Try some sample numbers with p being prime and nonprime to see how it plays out. Here's one to try with a nonprime.
If a is 4 and b is 15, and p is 6, see how that works and go from there.

 

[PeroK]

"If a prime p divides the product ab of two integers a and b,then p must divide at least one of those integers a and b."(its euclid lemma true for primes only) when i tried to prove it as:
let for any integer p divides ab (ab)=(pn) ;for some integer n (a*b)/p=n
since RHS is integer, therefore for LHS to be integer either (a/p) or (b/p) or both must be integer, which means either p divides a or b or both.(hence proved)
But there is no restriction on p to be prime yet? is there any mistake in it?

If $a=2, b=3, p=6$, then you have a counterexample when $p$ is not prime.

In other words, in your "proof" you have said that as $6$ divides $2 \times 3$, then either $6$ divides $2$ or $6$ divides $3$.

It is necessary, therefore, that $p$ is prime.

 

[scottdave]

Rereading it looks like they telling you that p is prime. Your job is not to prove p is prime, but to prove it is a divisor of a or b.
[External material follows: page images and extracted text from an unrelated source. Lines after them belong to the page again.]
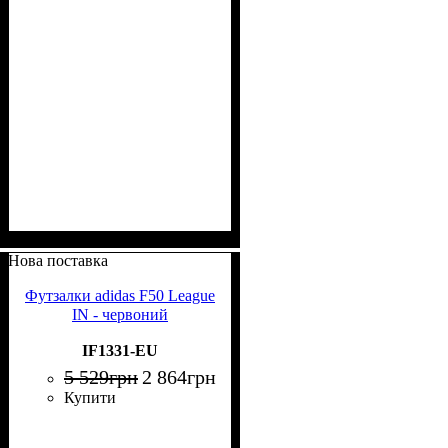
Нова поставка
Футзалки adidas F50 League
IN - червоний
IF1331-EU
5 529
грн
2 864
грн
Купити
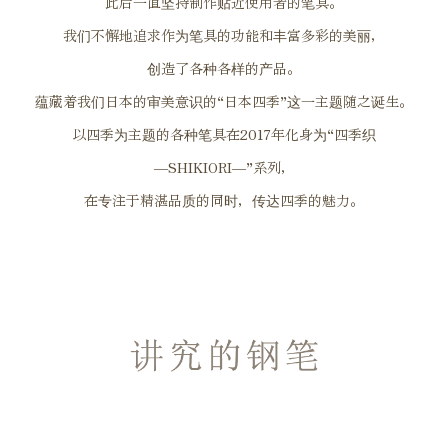
此后一直坚持制作贴近使用者的笔具。
我们不懈地追求作为笔具的功能和丰富多彩的美丽，
创造了各种各样的产品。
蕴藏着我们日本的审美意识的“日本四季”这一主题随之诞生。
以四季为主题的各种笔具在2017年化身为“四季织
―SHIKIORI―”系列，
在专注于精湛品质的同时，传达四季的魅力。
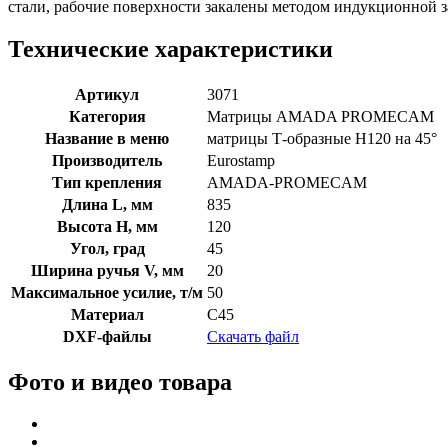
стали, рабочие поверхности закалены методом индукционной 
Технические характеристики
Артикул
3071
Категория
Матрицы AMADA PROMECAM
Название в меню
матрицы Т-образные H120 на 45°
Производитель
Eurostamp
Тип крепления
AMADA-PROMECAM
Длина L, мм
835
Высота H, мм
120
Угол, град
45
Ширина ручья V, мм
20
Максимальное усилие, т/м
50
Материал
C45
DXF-файлы
Скачать файл
Фото и видео товара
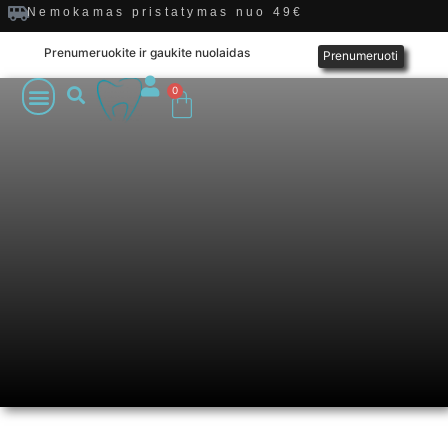
Nemokamas pristatymas nuo 49€
Prenumeruokite ir gaukite nuolaidas
Prenumeruoti
0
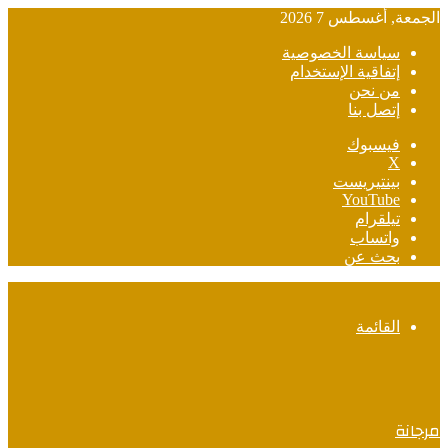
الجمعة, أغسطس 7 2026
سياسة الخصوصية
إتفاقية الإستخدام
من نحن
إتصل بنا
فيسبوك
‫X
بينتيريست
‫YouTube
تيلقرام
واتساب
بحث عن
القائمة
مرجانة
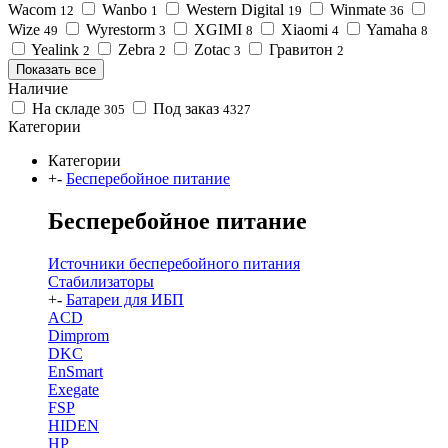
Wacom
Wanbo
Western Digital
Winmate
12
1
19
36
Wize
Wyrestorm
XGIMI
Xiaomi
Yamaha
49
3
8
4
8
Yealink
Zebra
Zotac
Гравитон
2
2
3
2
Показать все
Наличие
На складе
Под заказ
305
4327
Категории
Категории
+
-
Бесперебойное питание
Бесперебойное питание
Источники бесперебойного питания
Стабилизаторы
+
-
Батареи для ИБП
ACD
Dimprom
DKC
EnSmart
Exegate
FSP
HIDEN
HP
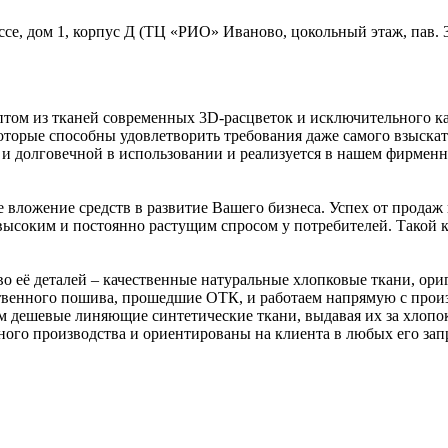
ссе, дом 1, корпус Д (ТЦ «РИО» Иваново, цокольный этаж, пав. 
том из тканей современных 3D-расцветок и исключительного кач
торые способны удовлетворить требования даже самого взыскат
и долговечной в использовании и реализуется в нашем фирменн
ое вложение средств в развитие Вашего бизнеса. Успех от прода
ысоким и постоянно растущим спросом у потребителей. Такой ко
 её деталей – качественные натуральные хлопковые ткани, ориг
венного пошива, прошедшие ОТК, и работаем напрямую с произ
ем дешевые линяющие синтетические ткани, выдавая их за хлоп
нного производства и ориентированы на клиента в любых его зап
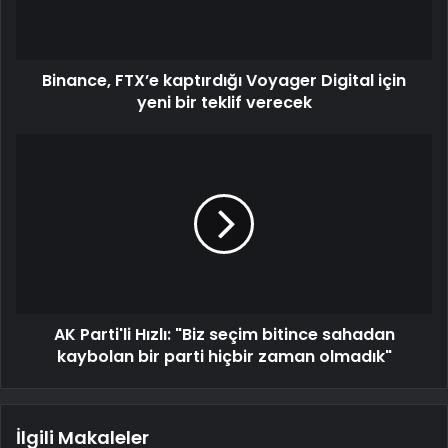
Binance, FTX’e kaptırdığı Voyager Digital için
yeni bir teklif verecek
AK Parti'li Hızlı: "Biz seçim bitince sahadan
kaybolan bir parti hiçbir zaman olmadık"
İlgili Makaleler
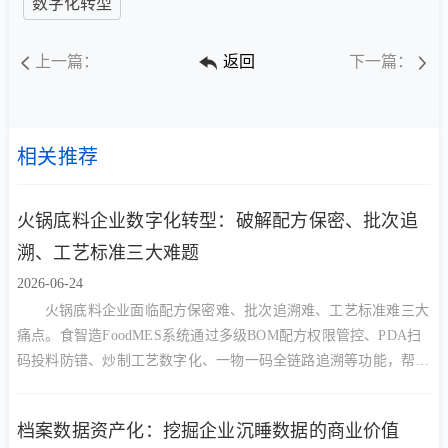
数字化转型
上一篇：
返回
下一篇：
相关推荐
火锅底料企业数字化转型：破解配方保密、批次追
溯、工艺标准三大难题
2026-06-24
火锅底料企业面临配方保密难、批次追溯难、工艺标准难三大
痛点。食智造FoodMES系统通过多级BOM配方权限管控、PDA扫
码投料防错、炒制工艺数字化、一物一码全链路追溯等功能，帮助
火锅底料厂实现降本增效与合规管理的双重目标。
档案数据资产化：挖掘企业沉睡数据的商业价值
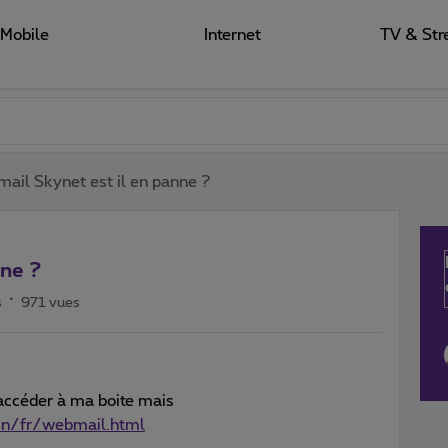
Mobile
Internet
TV & Str
ail Skynet est il en panne ?
nne ?
s
971 vues
 accéder à ma boite mais
in/fr/webmail.html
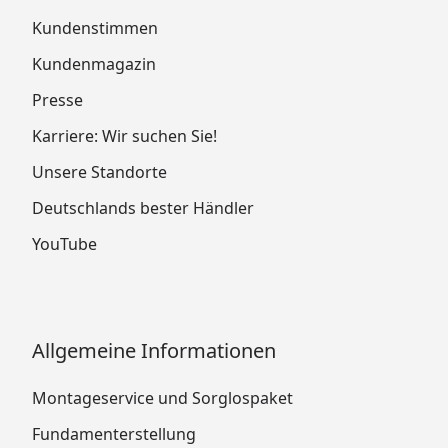
Kundenstimmen
Kundenmagazin
Presse
Karriere: Wir suchen Sie!
Unsere Standorte
Deutschlands bester Händler
YouTube
Allgemeine Informationen
Montageservice und Sorglospaket
Fundamenterstellung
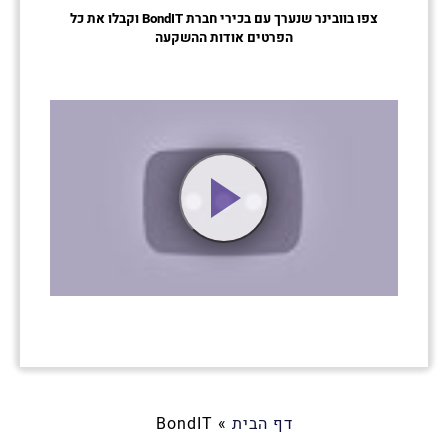
צפו בוובינר שנערך עם בכירי חברת BondIT וקבלו את כל
הפרטים אודות ההשקעה
דף הבית
»
BondIT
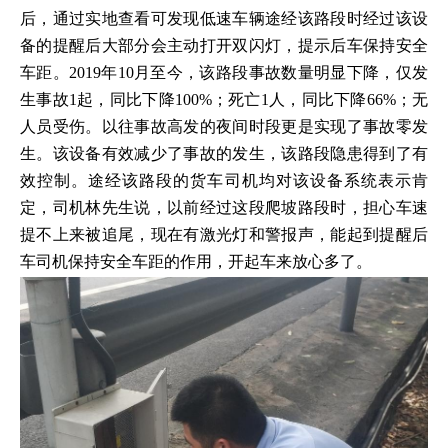
后，通过实地查看可发现低速车辆途经该路段时经过该设
备的提醒后大部分会主动打开双闪灯，提示后车保持安全
车距。2019年10月至今，该路段事故数量明显下降，仅发
生事故1起，同比下降100%；死亡1人，同比下降66%；无
人员受伤。以往事故高发的夜间时段更是实现了事故零发
生。该设备有效减少了事故的发生，该路段隐患得到了有
效控制。途经该路段的货车司机均对该设备系统表示肯
定，司机林先生说，以前经过这段爬坡路段时，担心车速
提不上来被追尾，现在有激光灯和警报声，能起到提醒后
车司机保持安全车距的作用，开起车来放心多了。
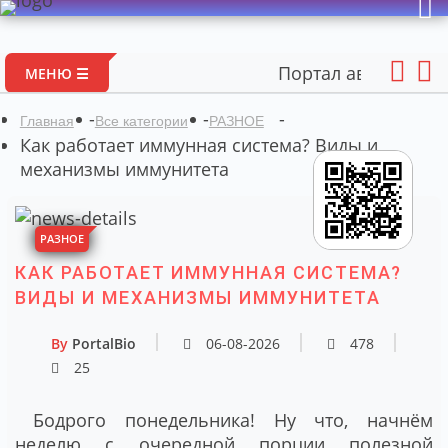
Портал авторских материа
МЕНЮ ☰
-
-
-
Главная
Все категории
РАЗНОЕ
Как работает иммунная система? Виды и
механизмы иммунитета
РАЗНОЕ
КАК РАБОТАЕТ ИММУННАЯ СИСТЕМА?
ВИДЫ И МЕХАНИЗМЫ ИММУНИТЕТА
By
PortalBio
06-08-2026
478
25
Бодрого понедельника! Ну что, начнём
неделю с очередной порции полезной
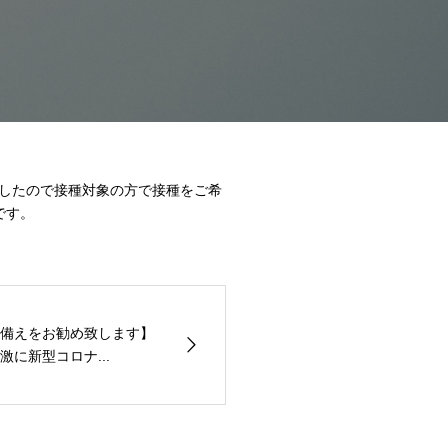
ましたので接種対象の方で接種をご希
です。
備えをお勧め致します】
に新型コロナ...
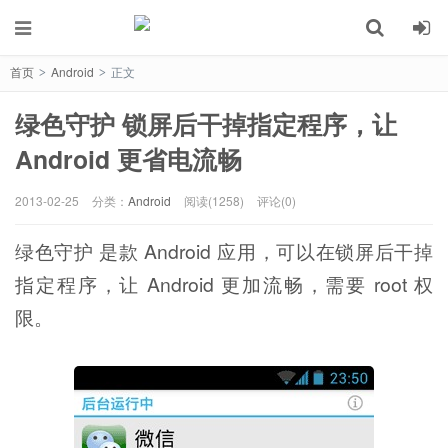
首页
Android
正文
>
>
绿色守护 锁屏后干掉指定程序，让
Android 更省电流畅
2013-02-25
分类：
Android
阅读(1258)
评论(0)
绿色守护 是款 Android 应用，可以在锁屏后干掉
指定程序，让 Android 更加流畅，需要 root 权
限。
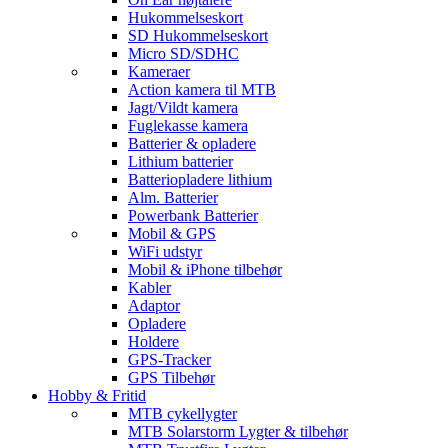
Hukommelseskort
SD Hukommelseskort
Micro SD/SDHC
Kameraer
Action kamera til MTB
Jagt/Vildt kamera
Fuglekasse kamera
Batterier & opladere
Lithium batterier
Batteriopladere lithium
Alm. Batterier
Powerbank Batterier
Mobil & GPS
WiFi udstyr
Mobil & iPhone tilbehør
Kabler
Adaptor
Opladere
Holdere
GPS-Tracker
GPS Tilbehør
Hobby & Fritid
MTB cykellygter
MTB Solarstorm Lygter & tilbehør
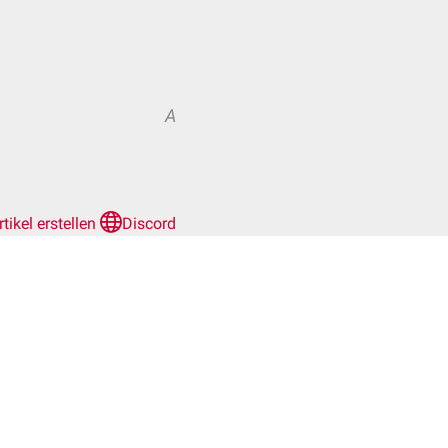
A
rtikel erstellen
Discord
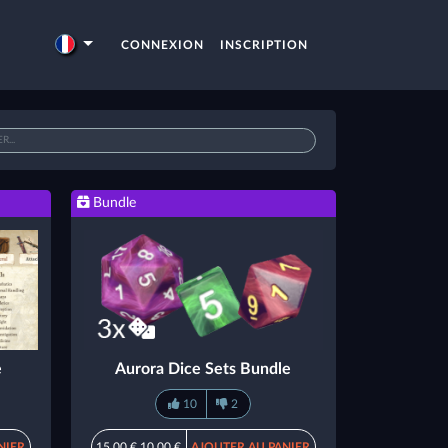
CONNEXION
INSCRIPTION
Bundle
e
Aurora Dice Sets Bundle
10
2
NIER
15,00 €
10,00 €
AJOUTER AU PANIER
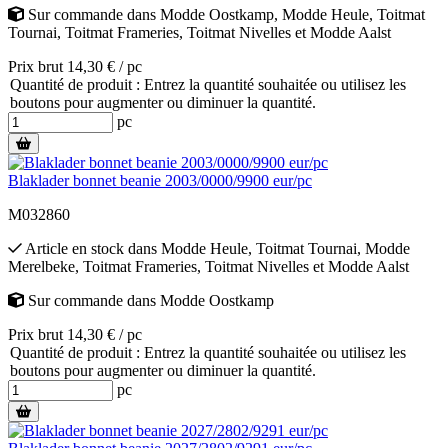
Sur commande
dans
Modde Oostkamp
,
Modde Heule
,
Toitmat
Tournai
,
Toitmat Frameries
,
Toitmat Nivelles
et
Modde Aalst
Prix brut 14,30 € / pc
Quantité de produit : Entrez la quantité souhaitée ou utilisez les
boutons pour augmenter ou diminuer la quantité.
pc
Blaklader bonnet beanie 2003/0000/9900 eur/pc
M032860
Article en stock
dans
Modde Heule
,
Toitmat Tournai
,
Modde
Merelbeke
,
Toitmat Frameries
,
Toitmat Nivelles
et
Modde Aalst
Sur commande
dans
Modde Oostkamp
Prix brut 14,30 € / pc
Quantité de produit : Entrez la quantité souhaitée ou utilisez les
boutons pour augmenter ou diminuer la quantité.
pc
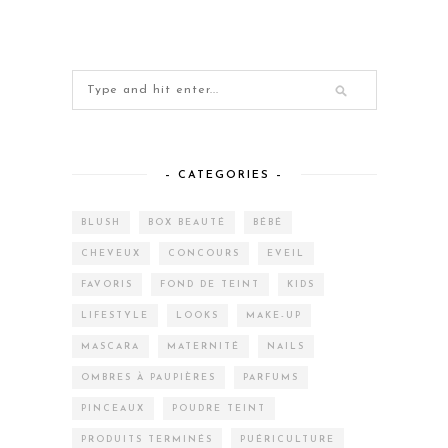
– CATEGORIES –
BLUSH
BOX BEAUTÉ
BÉBÉ
CHEVEUX
CONCOURS
EVEIL
FAVORIS
FOND DE TEINT
KIDS
LIFESTYLE
LOOKS
MAKE-UP
MASCARA
MATERNITÉ
NAILS
OMBRES À PAUPIÈRES
PARFUMS
PINCEAUX
POUDRE TEINT
PRODUITS TERMINÉS
PUÉRICULTURE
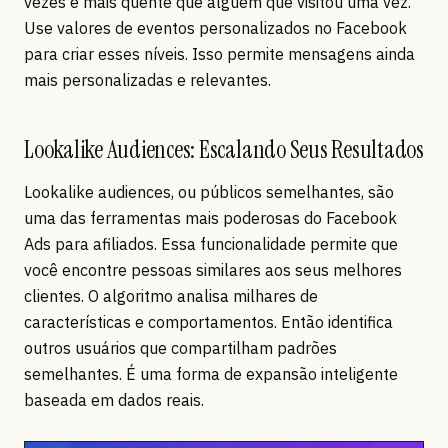
vezes é mais quente que alguém que visitou uma vez.
Use valores de eventos personalizados no Facebook
para criar esses níveis. Isso permite mensagens ainda
mais personalizadas e relevantes.
Lookalike Audiences: Escalando Seus Resultados
Lookalike audiences, ou públicos semelhantes, são
uma das ferramentas mais poderosas do Facebook
Ads para afiliados. Essa funcionalidade permite que
você encontre pessoas similares aos seus melhores
clientes. O algoritmo analisa milhares de
características e comportamentos. Então identifica
outros usuários que compartilham padrões
semelhantes. É uma forma de expansão inteligente
baseada em dados reais.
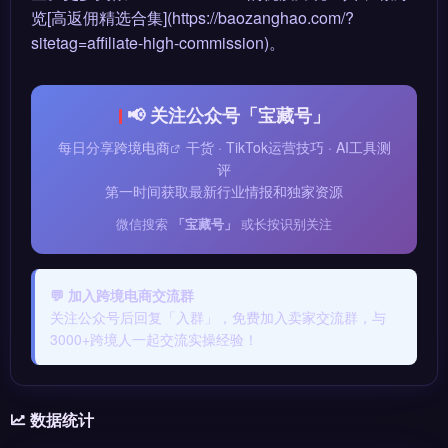
览[高返佣精选合集](https://baozanghao.com/?
sitetag=affiliate-high-commission)。
📢 关注公众号「宝藏号」
每日分享
跨境电商
干货 · TikTok运营技巧 · AI工具测
评
第一时间获取最新行业情报和独家资源
微信搜索
「宝藏号」
或长按识别关注
💬 加入跨境电商交流群
关注公众号后回复「入群」，免费加入卖家交流群，与
3000+跨境人一起交流实操经验！
数据统计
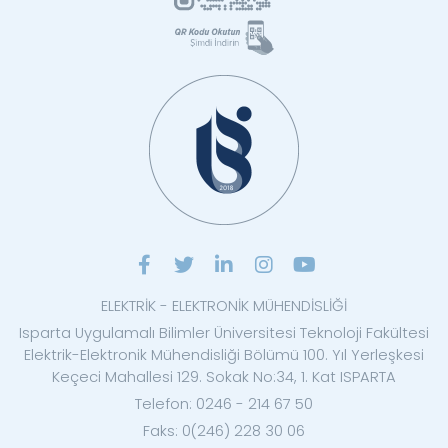
ELEKTRİK - ELEKTRONİK MÜHENDİSLİĞİ
Isparta Uygulamalı Bilimler Üniversitesi Teknoloji Fakültesi
Elektrik-Elektronik Mühendisliği Bölümü 100. Yıl Yerleşkesi
Keçeci Mahallesi 129. Sokak No:34, 1. Kat ISPARTA
Telefon: 0246 - 214 67 50
Faks: 0(246) 228 30 06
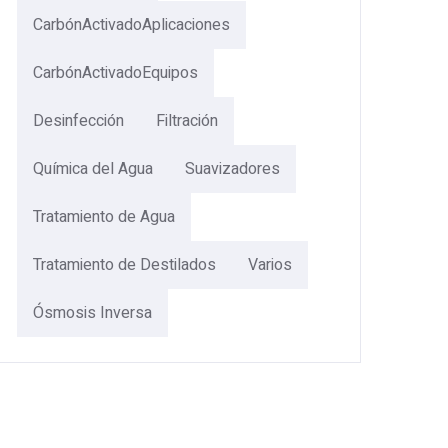
CarbónActivadoAplicaciones
CarbónActivadoEquipos
Desinfección
Filtración
Química del Agua
Suavizadores
Tratamiento de Agua
Tratamiento de Destilados
Varios
Ósmosis Inversa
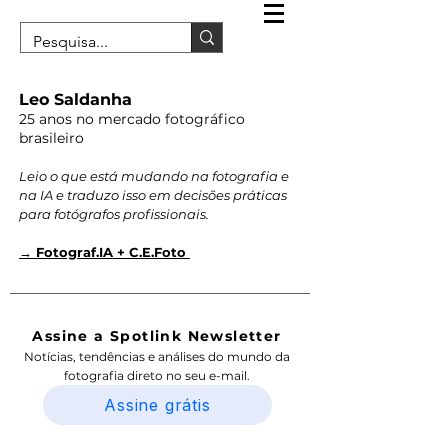
Leo Saldanha
25 anos no mercado fotográfico
brasileiro
Leio o que está mudando na fotografia e
na IA e traduzo isso em decisões práticas
para fotógrafos profissionais.
→ Fotograf.IA + C.E.Foto
Assine a Spotlink Newsletter
Notícias, tendências e análises do mundo da
fotografia direto no seu e-mail.
Assine grátis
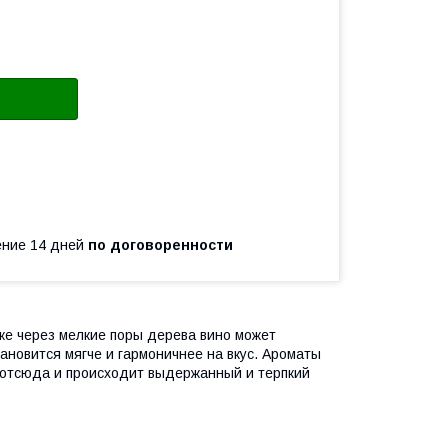
чение 14 дней
по договоренности
чке через мелкие поры дерева вино может
ановится мягче и гармоничнее на вкус. Ароматы
 отсюда и происходит выдержанный и терпкий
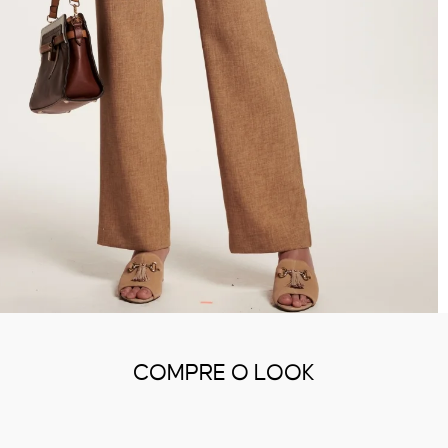
COMPRE O LOOK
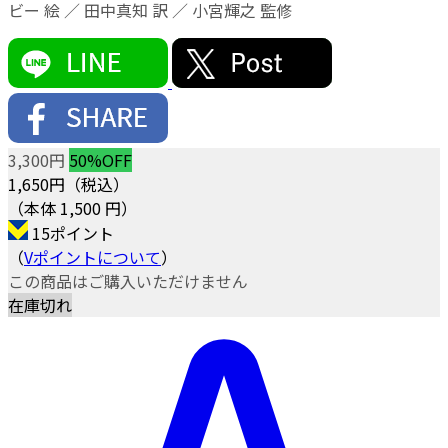
ビー 絵 ／ 田中真知 訳 ／ 小宮輝之 監修
3,300円
50%OFF
1,650
円（税込）
（本体 1,500 円）
15ポイント
（
Vポイントについて
）
この商品はご購入いただけません
在庫切れ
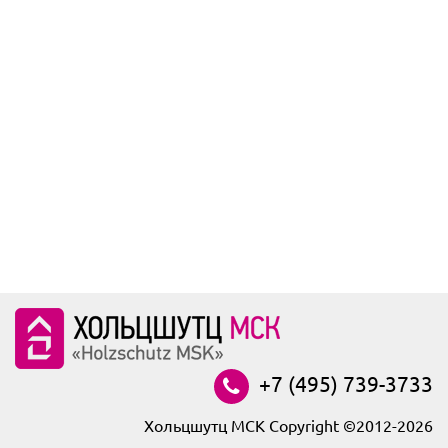
+7 (495) 739-3733
Хольцшутц МСК Copyright ©2012-2026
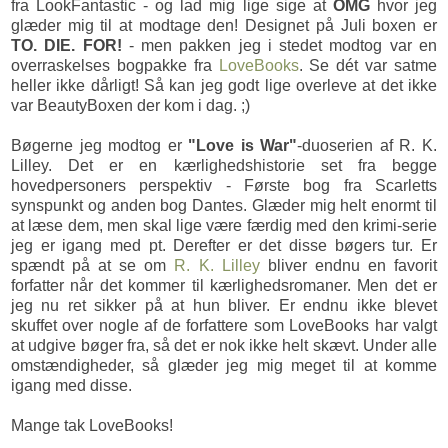
fra LookFantastic - og lad mig lige sige at
OMG
hvor jeg
glæder mig til at modtage den! Designet på Juli boxen er
TO. DIE. FOR!
- men pakken jeg i stedet modtog var en
overraskelses bogpakke fra
LoveBooks
. Se dét var satme
heller ikke dårligt! Så kan jeg godt lige overleve at det ikke
var BeautyBoxen der kom i dag. ;)
Bøgerne jeg modtog er
"Love is War"
-duoserien af R. K.
Lilley. Det er en kærlighedshistorie set fra begge
hovedpersoners perspektiv - Første bog fra Scarletts
synspunkt og anden bog Dantes. Glæder mig helt enormt til
at læse dem, men skal lige være færdig med den krimi-serie
jeg er igang med pt. Derefter er det disse bøgers tur. Er
spændt på at se om
R. K. Lilley
bliver endnu en favorit
forfatter når det kommer til kærlighedsromaner. Men det er
jeg nu ret sikker på at hun bliver. Er endnu ikke blevet
skuffet over nogle af de forfattere som LoveBooks har valgt
at udgive bøger fra, så det er nok ikke helt skævt. Under alle
omstændigheder, så glæder jeg mig meget til at komme
igang med disse.
Mange tak LoveBooks!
Try representing a and b as product of prime factors.

 

[Suyogya]

Rereading it looks like they telling you that p is prime. Your job is not to prove p is prime, but to prove it is a divisor of a or b. Try representing a and b as product of prime factors.

I proved it by assuming p an integer, hence should be valid for composites as well as primes, but its only for primes actually. so where its wrong

 

[PeroK]

I proved it by assuming p an integer, hence should be valid for composites as well as primes, but its only for primes actually. so where its wrong

See post #3.

 

[scottdave]

You have 2 examples of nonprimes, showing it doesn't necessarily work for nonprimes. I gave one in Post #2, and @PeroK gave one in Post #3.